Bandicoot and bilby review finds gaps in current knowledge

December 14, 2016

Basic biological information about bandicoots remains a mystery

Basic biological information about bandicoots remains a mystery

By Murdoch alumni and freelance science journalist Lisa Morrison, originally published in Science Network WA.

The evolutionary history of a group of small, solitary marsupials native to Australasia requires further research to fill in knowledge gaps, a review by Perth academics suggests.

Twenty-two bandicoot and bilby species are known to dwell in New Guinea rainforest and throughout Australia.

Murdoch University veterinary anatomy senior lecturer Dr Natalie Warburton says basic biological information about some species remains a mystery, 200 years after European settlement.

Most West Australians would be surprised to learn there were so many different bandicoot species, according to Dr Warburton.

“There’s a really big diversity of bandicoots, which isn’t something most people are aware of,” she says.
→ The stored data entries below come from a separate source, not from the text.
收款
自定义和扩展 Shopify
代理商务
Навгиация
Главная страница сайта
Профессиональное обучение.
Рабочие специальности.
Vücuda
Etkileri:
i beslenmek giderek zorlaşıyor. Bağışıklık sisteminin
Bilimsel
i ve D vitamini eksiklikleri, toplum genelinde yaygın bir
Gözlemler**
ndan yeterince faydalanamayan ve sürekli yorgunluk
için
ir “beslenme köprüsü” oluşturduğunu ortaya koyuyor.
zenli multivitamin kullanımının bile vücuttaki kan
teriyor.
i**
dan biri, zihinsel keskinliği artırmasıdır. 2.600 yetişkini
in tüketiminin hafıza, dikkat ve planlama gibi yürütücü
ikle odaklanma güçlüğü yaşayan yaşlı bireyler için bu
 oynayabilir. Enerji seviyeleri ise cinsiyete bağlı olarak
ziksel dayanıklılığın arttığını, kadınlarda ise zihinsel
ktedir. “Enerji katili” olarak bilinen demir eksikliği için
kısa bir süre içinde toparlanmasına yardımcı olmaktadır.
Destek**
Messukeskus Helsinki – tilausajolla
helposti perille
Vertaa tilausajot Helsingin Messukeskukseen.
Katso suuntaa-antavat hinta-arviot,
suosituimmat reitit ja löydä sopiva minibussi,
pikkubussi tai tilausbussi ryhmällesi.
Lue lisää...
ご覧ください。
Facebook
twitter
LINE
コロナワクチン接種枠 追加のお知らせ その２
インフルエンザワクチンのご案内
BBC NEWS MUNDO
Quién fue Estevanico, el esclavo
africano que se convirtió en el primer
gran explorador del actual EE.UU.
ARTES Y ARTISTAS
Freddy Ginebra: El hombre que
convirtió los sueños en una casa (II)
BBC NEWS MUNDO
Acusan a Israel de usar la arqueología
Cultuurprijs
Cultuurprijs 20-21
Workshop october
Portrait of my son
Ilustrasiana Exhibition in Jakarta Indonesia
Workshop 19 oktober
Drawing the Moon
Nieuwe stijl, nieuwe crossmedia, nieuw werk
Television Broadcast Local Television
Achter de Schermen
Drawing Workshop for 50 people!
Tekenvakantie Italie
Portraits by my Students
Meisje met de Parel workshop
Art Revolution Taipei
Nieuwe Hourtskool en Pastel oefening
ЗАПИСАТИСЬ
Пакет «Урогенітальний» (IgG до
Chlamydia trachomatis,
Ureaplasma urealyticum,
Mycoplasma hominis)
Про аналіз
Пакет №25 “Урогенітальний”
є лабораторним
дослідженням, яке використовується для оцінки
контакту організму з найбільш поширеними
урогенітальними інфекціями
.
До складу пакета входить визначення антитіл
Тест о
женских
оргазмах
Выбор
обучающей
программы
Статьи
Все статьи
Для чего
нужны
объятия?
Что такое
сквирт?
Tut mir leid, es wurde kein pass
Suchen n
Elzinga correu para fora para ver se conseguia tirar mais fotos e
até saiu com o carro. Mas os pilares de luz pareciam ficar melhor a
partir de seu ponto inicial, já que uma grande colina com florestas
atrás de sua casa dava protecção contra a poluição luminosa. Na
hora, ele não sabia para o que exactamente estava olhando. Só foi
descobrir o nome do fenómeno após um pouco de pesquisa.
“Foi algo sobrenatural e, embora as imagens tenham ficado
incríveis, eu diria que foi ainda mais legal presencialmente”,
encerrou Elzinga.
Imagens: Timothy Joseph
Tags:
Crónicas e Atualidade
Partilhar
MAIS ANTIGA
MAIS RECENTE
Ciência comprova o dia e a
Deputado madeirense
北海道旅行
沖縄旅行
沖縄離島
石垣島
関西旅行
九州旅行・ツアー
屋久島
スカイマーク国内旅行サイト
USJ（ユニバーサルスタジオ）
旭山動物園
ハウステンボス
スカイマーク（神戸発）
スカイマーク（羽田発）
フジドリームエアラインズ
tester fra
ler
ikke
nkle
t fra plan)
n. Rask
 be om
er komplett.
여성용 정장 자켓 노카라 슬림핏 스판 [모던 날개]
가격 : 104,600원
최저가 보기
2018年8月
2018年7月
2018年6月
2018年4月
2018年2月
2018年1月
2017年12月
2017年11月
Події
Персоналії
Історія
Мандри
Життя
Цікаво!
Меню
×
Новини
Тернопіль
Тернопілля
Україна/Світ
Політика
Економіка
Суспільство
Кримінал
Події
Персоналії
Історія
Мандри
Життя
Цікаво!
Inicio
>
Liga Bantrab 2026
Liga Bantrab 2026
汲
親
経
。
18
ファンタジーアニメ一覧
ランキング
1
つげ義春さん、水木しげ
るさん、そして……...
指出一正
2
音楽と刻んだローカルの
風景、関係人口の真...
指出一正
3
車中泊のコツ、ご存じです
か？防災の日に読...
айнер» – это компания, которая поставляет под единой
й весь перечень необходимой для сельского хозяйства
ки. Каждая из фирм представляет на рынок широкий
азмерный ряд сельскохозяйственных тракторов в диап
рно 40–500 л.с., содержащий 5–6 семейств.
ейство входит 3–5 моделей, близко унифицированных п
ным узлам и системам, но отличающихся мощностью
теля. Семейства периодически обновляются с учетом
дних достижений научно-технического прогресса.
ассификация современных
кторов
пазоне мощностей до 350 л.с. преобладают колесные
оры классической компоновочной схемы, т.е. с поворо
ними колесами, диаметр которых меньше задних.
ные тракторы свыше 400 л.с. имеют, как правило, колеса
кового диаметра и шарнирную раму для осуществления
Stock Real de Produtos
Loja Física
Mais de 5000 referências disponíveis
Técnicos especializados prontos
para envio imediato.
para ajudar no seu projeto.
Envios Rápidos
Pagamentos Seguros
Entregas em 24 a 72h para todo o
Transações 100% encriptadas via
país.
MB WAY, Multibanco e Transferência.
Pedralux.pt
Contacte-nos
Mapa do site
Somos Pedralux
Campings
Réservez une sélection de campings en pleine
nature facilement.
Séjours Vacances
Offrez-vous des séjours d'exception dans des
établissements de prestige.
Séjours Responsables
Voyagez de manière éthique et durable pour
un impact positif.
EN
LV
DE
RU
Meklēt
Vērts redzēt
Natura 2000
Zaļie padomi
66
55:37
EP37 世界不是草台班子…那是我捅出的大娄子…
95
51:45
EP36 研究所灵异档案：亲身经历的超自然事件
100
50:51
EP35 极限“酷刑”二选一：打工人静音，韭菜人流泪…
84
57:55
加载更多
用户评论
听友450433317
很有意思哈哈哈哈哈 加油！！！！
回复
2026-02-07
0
“Around Perth, many people would recognise a quenda. In some suburbs people get them in their backyard, but in most other places bandicoots tend to be much less visible.

“While they are doing pretty well in the Perth hills and bushland remnants in the metropolitan area, nationally they are actually really vulnerable.”

Bandicoots and bilbies range in size from a rat to a small dog, though most weigh around 1kg.  They forage mainly at night for insects, fungi, fruit and roots by digging through leaf litter and soil.

They face ongoing pressure from introduced predators, such as foxes and cats, and human impacts, including habitat loss and traffic.

Dr Warburton and Western Australian Museum mammal curator Dr Kenny Travouillon conducted a comprehensive review of scientific literature published over the past 25 years, including fossil records dating back approximately 30 million years, to provide an up-to-date basis for future studies.

The review highlighted unanswered questions about the Australian species and a “big deficit” about the New Guinea animals.

“The New Guinea species are quite distinct and there is almost nothing known about the biology of those animals,” Dr Warburton says.

This poses a problem when trying to trace their evolutionary history, she says.

“Unless you have a clear understanding of the biology of all the different animals in that group…you can’t tell the full story of the evolution of these animals,” she says.

There has been a “huge” reduction in the distribution of Australian bandicoots and bilbies across Australia, according to Dr Warburton.

“Bilbies used to be found right across Australia… from the west coast to Queensland and from the Northern Territory right down to the South Australian coast,” she says.

“In relatively recent times, this huge geographic range has contracted to the Pilbara and Kimberley areas.”

Despite shrinking populations and distribution, and even the extinction of some species, their  ‘rat-like’ appearance and ‘cryptic’ nature tends to prevent bandicoots and bilbies from appealing to the public and conservation efforts.

“When you think of animals the public are aware of, they are typically big, colourful and have features that would be endearing to people,” Dr Warburton says. “We need to protect the less conspicuous wildlife too.”

Their research was published in the Australian Journal of Zoology in September.